▶ Directions for this task:
The answer must consist of every line below that holds the word "authenticated".

[Recorded data]

━━━━━━━━━━━━━━━━━━━━━━━━━━━━━━

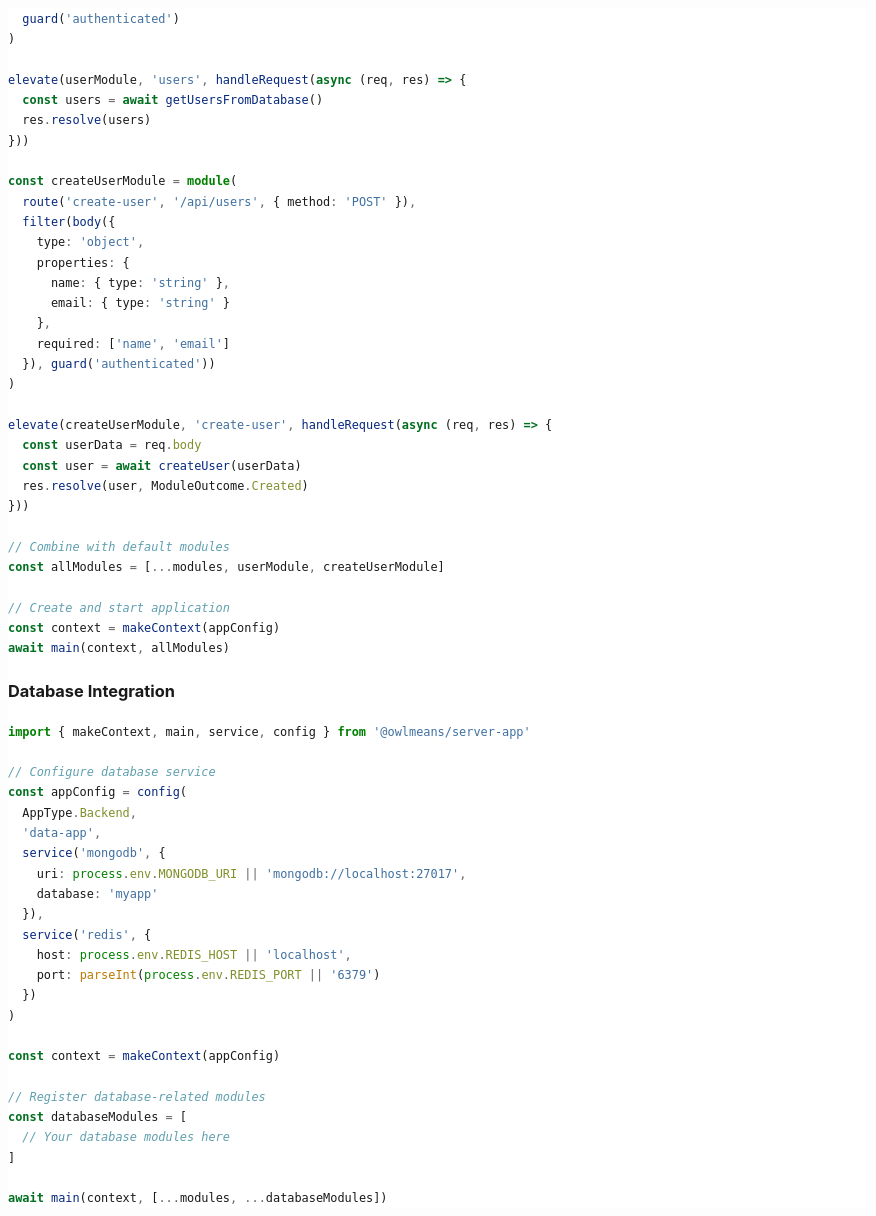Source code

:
 ```typescript
  guard('authenticated')
)

elevate(userModule, 'users', handleRequest(async (req, res) => {
  const users = await getUsersFromDatabase()
  res.resolve(users)
}))

const createUserModule = module(
  route('create-user', '/api/users', { method: 'POST' }),
  filter(body({
    type: 'object',
    properties: {
      name: { type: 'string' },
      email: { type: 'string' }
    },
    required: ['name', 'email']
  }), guard('authenticated'))
)

elevate(createUserModule, 'create-user', handleRequest(async (req, res) => {
  const userData = req.body
  const user = await createUser(userData)
  res.resolve(user, ModuleOutcome.Created)
}))

// Combine with default modules
const allModules = [...modules, userModule, createUserModule]

// Create and start application
const context = makeContext(appConfig)
await main(context, allModules)
```

### Database Integration

```typescript
import { makeContext, main, service, config } from '@owlmeans/server-app'

// Configure database service
const appConfig = config(
  AppType.Backend,
  'data-app',
  service('mongodb', {
    uri: process.env.MONGODB_URI || 'mongodb://localhost:27017',
    database: 'myapp'
  }),
  service('redis', {
    host: process.env.REDIS_HOST || 'localhost',
    port: parseInt(process.env.REDIS_PORT || '6379')
  })
)

const context = makeContext(appConfig)

// Register database-related modules
const databaseModules = [
  // Your database modules here
]

await main(context, [...modules, ...databaseModules])
```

━━━━━━━━━━━━━━━━━━━━━━━━━━━━━━

▶ Answer space:
  guard('authenticated')
  }), guard('authenticated'))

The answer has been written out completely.